Closed MahmutRuzi closed 1 year ago

MahmutRuzi commented 1 year ago

Thank you for making it publicly available. I installed it. But it seems the Materials module is not available upon installation. Hope it could be fixed. But I imported some refractive indices data from https://refractiveindex.info and run some simulations. It worked.

Besides, it would be great if a few more materials (for example, silicon) could be added to materials. Or even better, a module to import refractive indices from the the database.

Another improvement could be providing some estimation of how much time it takes to complete each example.

Anyway, thanks again !

kch3782 commented 1 year ago

The examples can be simulated using Materials.py in the Example folder. The reason why Materials.py is not included in the package when installing is that it cannot be used in general cases and can be used only for amorphous silicon. Our group is testing the general material code internally and plans to add it to the torcwa package later. Importing from a database like refractiveindex.info is a good suggestion. We will consider adding these features if possible.

The time taken varies depending on the device and environment, so I did not show the time on GitHub. Instead, for some selected environments, times according to truncated Fourier order are presented in the torcwa paper. You may want to refer to this.

Thank you.

MahmutRuzi commented 1 year ago

Thank you for the timely response ! I tried the package for silicon nano-disks and able to reproduce Figure 2a of this paper. Very quick and results are very close !

I also tried it on some metals in the IR range, and get pretty good results ! Impressive. I have a few other comments & questions.

1) PyTorch supports Mac m1 GPU and AMD GPU as well. Right now, TORCWA seems to support only Nvidia GPU. I'm not sure how much an effect it takes to extend the GPU support. It would be great it it can work in other GPUs as well.

2) Did you try it on HPC clusters ? If yes, what is the best CPU/GPU ratio ? Besides, does it get faster if the wavelength is divided into n CPUs ? Ot is it already fast enough due to GPU?

3) Is there a function to get & plot the epsilon values of a layer ? and plot according to the epsilon value using plt.pcolormesh? Also similar visualisation along the vertical cross-section would be helpful, too.

Cheers

kch3782 commented 1 year ago
  1. We will test other GPUs later. Thanks for the great suggestion.

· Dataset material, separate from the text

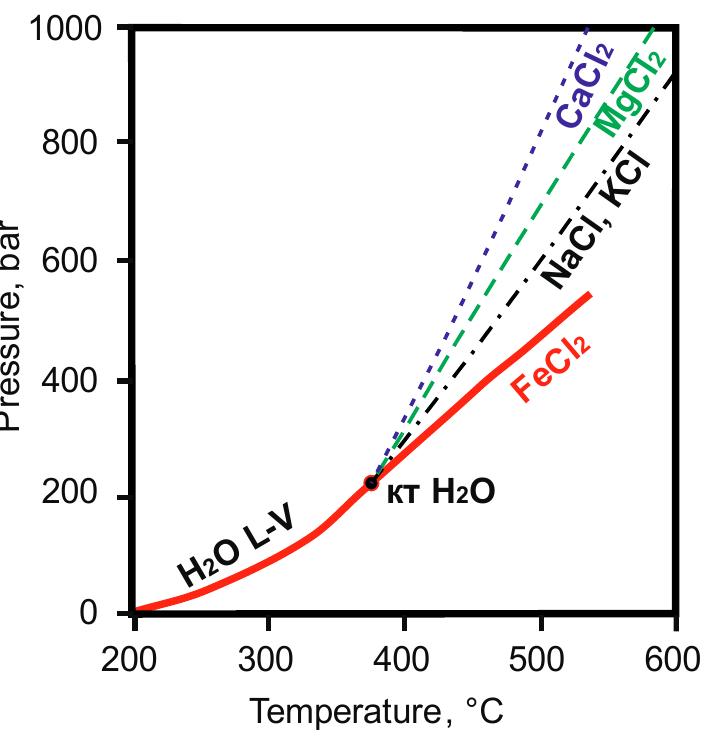
Figure 9. P–T projections of critical curves for water-chloride solutions [41]. L-V—liquid-vapor and KT—critical point.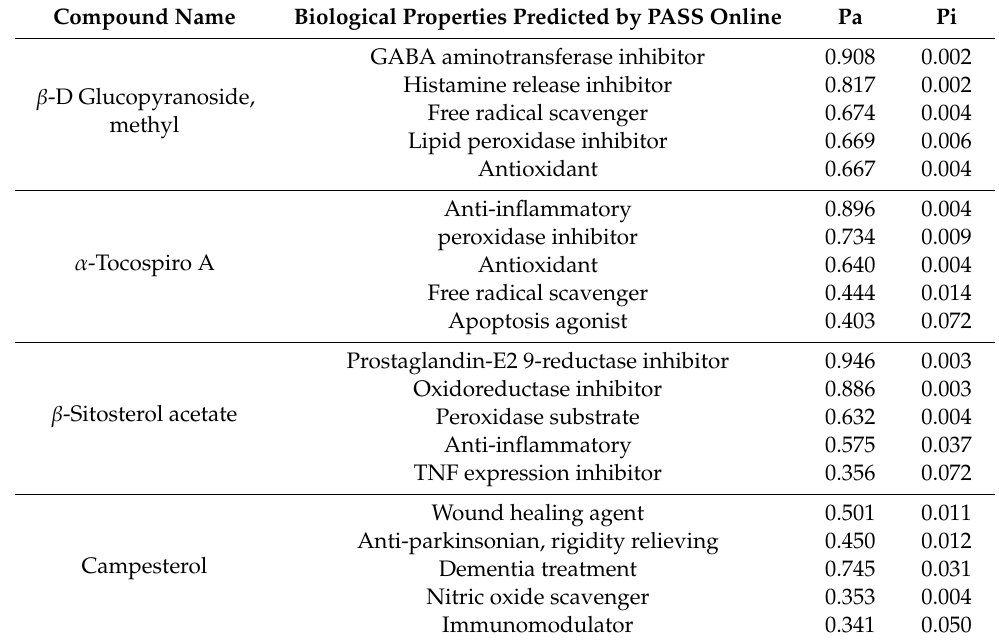
Table 9. Biological activities predicted for Ophiorrhiza rugosa major compounds by Prediction of activity spectra for substances (PASS)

  2. It is difficult to give an answer now, because we have not been able to test HPC cluster. We will try it later if we have enough computer resources.

  3. The rcwa class does not save the epsilon value on the grid, but only values after Fourier transform. The function that recovers the epsilon value stored as the Fourier order value for a specific layer onto a uniform grid is as follows.

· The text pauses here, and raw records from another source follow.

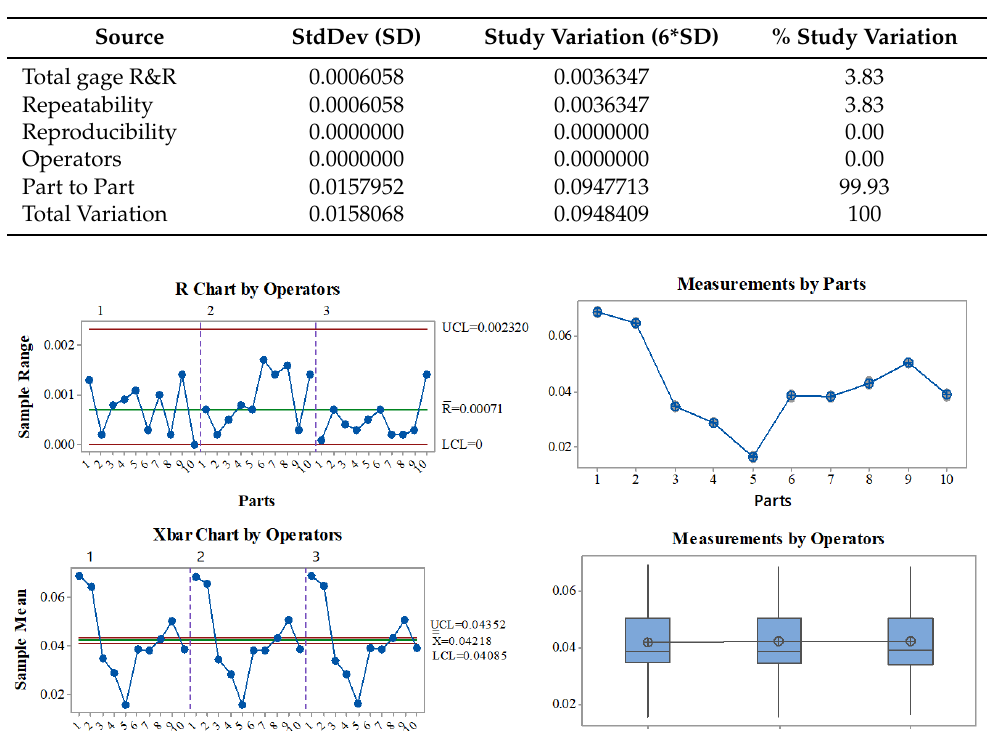
Table 3. Gage R&R variation contribution.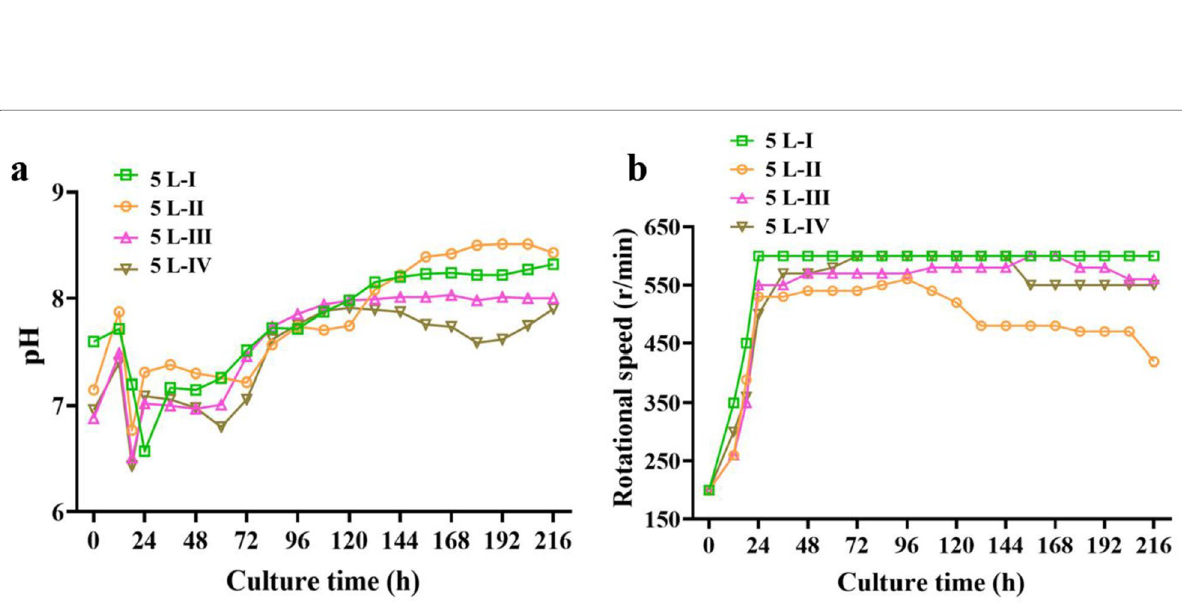
Fig. 10 Time courses of pH values ( a ) and rotational speed ( b ) in 5-L bioreactor (batch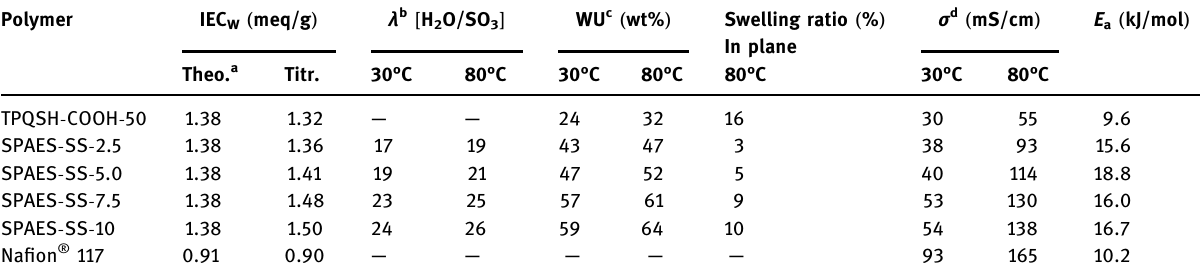
Table 2: IEC W , hydration number, water uptake, and proton conductivity of pristine copolymer, SPAES - SS - X composite membranes, and Na fi on ® 117 Polymer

    eps_recover, mu_recover = rcwa.return_layer(layer_num=0,nx=100,ny=100)

However, please note that the output of this function is different from the distribution of epsilon values used for actual input. We will also consider adding a function to get or visualize the vertical cross-section in the future.

Thank you.

MahmutRuzi commented 1 year ago

Thanks for the detailed response.
Hope more researchers will discover & use it.